### Exercise objective
Copy out, exactly as written, only the line containing "right wrist: (765, 269, -16)" and the lines after it through the end of the records.

### Records for this exercise
-*-
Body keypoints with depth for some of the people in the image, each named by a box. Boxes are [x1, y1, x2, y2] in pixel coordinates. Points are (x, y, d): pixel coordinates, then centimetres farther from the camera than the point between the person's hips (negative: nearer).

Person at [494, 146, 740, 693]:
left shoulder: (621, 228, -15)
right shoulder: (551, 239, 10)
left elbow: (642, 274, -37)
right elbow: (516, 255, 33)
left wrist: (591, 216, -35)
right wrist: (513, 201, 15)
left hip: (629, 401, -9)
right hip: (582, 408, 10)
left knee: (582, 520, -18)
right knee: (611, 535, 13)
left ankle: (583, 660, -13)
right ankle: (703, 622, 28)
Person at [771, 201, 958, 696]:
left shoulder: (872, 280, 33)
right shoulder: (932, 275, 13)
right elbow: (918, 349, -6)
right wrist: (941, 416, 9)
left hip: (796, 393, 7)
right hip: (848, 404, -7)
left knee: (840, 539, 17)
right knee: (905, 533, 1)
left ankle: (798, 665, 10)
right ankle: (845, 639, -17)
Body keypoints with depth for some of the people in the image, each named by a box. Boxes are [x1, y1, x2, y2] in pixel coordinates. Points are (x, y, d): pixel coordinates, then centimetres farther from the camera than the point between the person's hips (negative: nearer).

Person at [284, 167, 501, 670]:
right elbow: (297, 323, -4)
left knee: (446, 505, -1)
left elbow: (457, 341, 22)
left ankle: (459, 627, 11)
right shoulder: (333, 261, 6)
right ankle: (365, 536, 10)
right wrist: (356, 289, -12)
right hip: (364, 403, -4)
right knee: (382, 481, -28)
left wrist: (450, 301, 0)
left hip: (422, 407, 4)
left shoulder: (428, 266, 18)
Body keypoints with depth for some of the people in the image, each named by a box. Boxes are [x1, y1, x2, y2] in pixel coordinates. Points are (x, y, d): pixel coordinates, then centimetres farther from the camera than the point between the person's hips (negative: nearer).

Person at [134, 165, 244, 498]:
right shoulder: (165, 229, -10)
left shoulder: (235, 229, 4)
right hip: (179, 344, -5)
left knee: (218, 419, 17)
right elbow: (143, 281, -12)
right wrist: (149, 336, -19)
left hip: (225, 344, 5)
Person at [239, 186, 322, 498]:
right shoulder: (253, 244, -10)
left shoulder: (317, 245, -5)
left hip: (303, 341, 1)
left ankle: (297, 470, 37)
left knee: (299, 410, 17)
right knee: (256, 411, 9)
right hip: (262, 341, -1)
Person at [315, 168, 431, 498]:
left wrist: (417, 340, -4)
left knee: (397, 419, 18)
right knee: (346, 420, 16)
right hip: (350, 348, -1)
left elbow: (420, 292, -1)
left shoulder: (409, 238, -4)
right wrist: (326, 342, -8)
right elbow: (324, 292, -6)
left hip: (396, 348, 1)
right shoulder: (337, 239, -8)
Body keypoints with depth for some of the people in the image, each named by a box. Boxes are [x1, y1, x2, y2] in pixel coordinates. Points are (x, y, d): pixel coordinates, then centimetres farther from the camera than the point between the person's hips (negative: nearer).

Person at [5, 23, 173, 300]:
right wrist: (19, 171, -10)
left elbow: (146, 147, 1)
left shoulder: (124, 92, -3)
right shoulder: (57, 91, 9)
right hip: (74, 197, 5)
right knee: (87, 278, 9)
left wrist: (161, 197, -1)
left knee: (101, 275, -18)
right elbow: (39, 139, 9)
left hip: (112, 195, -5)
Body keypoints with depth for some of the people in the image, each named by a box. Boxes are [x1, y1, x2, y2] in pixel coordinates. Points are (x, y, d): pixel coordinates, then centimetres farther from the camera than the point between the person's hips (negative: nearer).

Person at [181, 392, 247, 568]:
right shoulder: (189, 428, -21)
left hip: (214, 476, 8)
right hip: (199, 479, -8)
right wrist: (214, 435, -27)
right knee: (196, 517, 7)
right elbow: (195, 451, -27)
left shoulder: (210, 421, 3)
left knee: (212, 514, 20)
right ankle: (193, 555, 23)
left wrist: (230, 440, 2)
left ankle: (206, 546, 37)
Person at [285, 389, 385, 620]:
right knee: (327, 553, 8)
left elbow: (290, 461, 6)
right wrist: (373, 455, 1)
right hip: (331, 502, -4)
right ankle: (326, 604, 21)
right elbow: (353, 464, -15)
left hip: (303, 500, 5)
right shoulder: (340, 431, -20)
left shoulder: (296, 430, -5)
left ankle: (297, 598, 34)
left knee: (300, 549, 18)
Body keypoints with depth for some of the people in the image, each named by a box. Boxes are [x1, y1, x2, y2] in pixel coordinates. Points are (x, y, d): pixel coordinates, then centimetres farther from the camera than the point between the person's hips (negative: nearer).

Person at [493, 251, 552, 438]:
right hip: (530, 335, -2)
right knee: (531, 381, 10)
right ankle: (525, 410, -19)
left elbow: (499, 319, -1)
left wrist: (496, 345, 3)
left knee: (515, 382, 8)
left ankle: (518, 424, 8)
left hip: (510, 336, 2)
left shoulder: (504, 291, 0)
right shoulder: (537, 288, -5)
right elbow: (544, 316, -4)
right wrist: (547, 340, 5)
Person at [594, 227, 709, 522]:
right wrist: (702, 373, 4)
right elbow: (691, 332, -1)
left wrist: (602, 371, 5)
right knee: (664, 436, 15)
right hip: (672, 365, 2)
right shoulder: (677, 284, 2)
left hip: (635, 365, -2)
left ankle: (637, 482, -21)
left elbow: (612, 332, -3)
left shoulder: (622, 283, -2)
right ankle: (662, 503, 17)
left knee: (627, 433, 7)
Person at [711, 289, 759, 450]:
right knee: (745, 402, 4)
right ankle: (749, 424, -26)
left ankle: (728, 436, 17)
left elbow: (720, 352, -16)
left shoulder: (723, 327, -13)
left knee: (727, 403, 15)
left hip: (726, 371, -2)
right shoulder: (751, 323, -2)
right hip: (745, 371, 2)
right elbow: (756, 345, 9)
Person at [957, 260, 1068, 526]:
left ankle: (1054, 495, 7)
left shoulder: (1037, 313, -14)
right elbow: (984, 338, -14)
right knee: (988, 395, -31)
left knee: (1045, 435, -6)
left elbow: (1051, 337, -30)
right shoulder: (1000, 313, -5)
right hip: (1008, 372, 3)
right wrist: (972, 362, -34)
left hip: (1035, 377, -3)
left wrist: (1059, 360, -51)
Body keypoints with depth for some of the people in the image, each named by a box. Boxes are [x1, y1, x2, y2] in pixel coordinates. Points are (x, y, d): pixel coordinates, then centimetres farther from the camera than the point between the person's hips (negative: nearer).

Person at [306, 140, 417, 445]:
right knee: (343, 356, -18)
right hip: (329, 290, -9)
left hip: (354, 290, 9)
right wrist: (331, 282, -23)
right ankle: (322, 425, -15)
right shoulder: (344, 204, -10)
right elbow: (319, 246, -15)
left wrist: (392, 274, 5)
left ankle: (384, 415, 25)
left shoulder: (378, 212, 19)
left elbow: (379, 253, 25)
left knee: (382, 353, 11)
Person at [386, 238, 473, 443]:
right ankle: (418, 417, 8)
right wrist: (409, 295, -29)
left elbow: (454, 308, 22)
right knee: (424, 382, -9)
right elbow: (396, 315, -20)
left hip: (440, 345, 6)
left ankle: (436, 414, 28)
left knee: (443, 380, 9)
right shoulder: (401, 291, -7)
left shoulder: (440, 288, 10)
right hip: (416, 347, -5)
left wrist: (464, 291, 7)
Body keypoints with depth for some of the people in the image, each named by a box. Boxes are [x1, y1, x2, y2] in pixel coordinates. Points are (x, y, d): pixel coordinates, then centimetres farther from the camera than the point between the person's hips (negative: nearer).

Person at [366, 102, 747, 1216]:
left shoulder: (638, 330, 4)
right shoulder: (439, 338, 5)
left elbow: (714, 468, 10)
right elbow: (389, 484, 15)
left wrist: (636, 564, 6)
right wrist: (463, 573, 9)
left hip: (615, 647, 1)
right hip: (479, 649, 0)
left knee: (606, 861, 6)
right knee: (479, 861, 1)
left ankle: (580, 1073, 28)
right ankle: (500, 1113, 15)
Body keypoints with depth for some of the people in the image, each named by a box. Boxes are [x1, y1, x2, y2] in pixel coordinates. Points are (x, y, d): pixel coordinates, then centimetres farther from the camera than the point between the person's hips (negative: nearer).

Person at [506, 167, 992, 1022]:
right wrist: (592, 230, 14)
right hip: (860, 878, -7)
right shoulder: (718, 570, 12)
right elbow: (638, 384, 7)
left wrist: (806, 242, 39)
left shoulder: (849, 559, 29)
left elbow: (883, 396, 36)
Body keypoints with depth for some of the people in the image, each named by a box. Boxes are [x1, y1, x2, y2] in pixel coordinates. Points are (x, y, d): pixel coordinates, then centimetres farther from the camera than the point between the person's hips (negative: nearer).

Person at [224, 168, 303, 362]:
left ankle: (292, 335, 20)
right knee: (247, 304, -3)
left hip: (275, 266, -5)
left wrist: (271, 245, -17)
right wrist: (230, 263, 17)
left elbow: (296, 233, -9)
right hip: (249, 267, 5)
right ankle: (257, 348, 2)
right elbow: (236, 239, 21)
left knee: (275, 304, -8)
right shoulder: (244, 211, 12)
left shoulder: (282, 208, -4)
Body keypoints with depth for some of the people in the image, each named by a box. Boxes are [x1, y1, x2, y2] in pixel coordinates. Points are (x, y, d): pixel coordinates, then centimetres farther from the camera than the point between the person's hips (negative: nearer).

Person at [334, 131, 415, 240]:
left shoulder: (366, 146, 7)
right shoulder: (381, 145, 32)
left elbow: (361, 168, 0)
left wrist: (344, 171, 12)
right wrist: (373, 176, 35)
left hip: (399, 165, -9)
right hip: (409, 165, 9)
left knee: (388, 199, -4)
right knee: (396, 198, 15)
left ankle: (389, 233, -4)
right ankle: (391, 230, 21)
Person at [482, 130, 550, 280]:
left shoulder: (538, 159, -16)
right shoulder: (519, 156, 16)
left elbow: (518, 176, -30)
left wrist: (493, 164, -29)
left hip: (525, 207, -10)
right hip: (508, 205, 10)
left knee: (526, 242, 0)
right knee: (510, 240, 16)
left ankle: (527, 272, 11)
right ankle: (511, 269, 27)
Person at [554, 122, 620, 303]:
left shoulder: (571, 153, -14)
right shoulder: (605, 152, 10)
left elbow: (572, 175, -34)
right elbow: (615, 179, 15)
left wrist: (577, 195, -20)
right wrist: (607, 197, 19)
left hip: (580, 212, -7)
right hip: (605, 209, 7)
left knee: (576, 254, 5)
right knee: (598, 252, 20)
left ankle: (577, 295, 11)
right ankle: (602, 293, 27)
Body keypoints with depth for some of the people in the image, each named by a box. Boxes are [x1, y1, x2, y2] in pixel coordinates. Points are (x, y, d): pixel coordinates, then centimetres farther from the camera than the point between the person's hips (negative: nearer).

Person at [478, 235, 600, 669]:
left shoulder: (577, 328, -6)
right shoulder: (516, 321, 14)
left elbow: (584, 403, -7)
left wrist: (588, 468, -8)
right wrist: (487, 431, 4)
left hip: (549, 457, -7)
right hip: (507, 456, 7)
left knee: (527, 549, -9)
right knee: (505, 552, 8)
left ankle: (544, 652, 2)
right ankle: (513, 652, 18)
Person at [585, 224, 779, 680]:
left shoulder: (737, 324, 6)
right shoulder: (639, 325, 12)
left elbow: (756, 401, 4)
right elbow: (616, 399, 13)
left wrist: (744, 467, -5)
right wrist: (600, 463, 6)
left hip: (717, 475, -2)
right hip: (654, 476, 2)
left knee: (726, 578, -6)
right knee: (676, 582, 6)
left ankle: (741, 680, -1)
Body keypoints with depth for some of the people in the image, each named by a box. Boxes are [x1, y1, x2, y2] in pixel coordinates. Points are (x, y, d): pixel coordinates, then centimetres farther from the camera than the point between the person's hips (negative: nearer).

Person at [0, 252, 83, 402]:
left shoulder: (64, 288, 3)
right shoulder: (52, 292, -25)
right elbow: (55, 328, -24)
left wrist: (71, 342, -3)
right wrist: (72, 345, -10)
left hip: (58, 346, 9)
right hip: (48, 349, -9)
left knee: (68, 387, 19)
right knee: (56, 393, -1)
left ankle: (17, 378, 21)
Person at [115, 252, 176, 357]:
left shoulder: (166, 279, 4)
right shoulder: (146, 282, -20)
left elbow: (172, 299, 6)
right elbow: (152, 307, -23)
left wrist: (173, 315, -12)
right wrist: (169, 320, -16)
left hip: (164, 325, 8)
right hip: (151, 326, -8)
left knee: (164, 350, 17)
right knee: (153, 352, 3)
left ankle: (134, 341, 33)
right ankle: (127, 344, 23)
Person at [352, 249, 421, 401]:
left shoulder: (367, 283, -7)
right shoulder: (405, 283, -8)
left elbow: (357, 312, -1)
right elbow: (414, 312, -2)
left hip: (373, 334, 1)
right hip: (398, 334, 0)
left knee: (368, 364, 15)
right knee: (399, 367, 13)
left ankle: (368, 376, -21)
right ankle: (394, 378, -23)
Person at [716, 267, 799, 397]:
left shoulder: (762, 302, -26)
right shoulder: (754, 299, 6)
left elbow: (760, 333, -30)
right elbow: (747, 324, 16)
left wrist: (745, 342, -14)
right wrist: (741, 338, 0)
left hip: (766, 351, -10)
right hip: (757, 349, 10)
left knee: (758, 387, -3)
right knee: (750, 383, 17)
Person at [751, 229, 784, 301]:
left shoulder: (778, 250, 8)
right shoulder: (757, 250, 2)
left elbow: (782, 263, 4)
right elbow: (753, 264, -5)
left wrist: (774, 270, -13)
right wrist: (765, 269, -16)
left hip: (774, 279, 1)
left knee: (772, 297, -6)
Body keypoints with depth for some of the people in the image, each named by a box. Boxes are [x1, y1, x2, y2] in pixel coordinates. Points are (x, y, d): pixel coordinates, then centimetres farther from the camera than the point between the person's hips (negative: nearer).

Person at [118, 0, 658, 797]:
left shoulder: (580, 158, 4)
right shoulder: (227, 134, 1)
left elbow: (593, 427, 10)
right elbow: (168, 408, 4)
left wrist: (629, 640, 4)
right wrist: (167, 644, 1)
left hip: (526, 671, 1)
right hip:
-*-
### Task solution
right wrist: (765, 269, -16)
left hip: (774, 279, 1)
left knee: (772, 297, -6)
Body keypoints with depth for some of the people in the image, each named by a box. Boxes are [x1, y1, x2, y2] in pixel coordinates. Points are (x, y, d): pixel coordinates, then centimetres farther from the camera than the point between the person's hips (negative: nearer).

Person at [118, 0, 658, 797]:
left shoulder: (580, 158, 4)
right shoulder: (227, 134, 1)
left elbow: (593, 427, 10)
right elbow: (168, 408, 4)
left wrist: (629, 640, 4)
right wrist: (167, 644, 1)
left hip: (526, 671, 1)
right hip:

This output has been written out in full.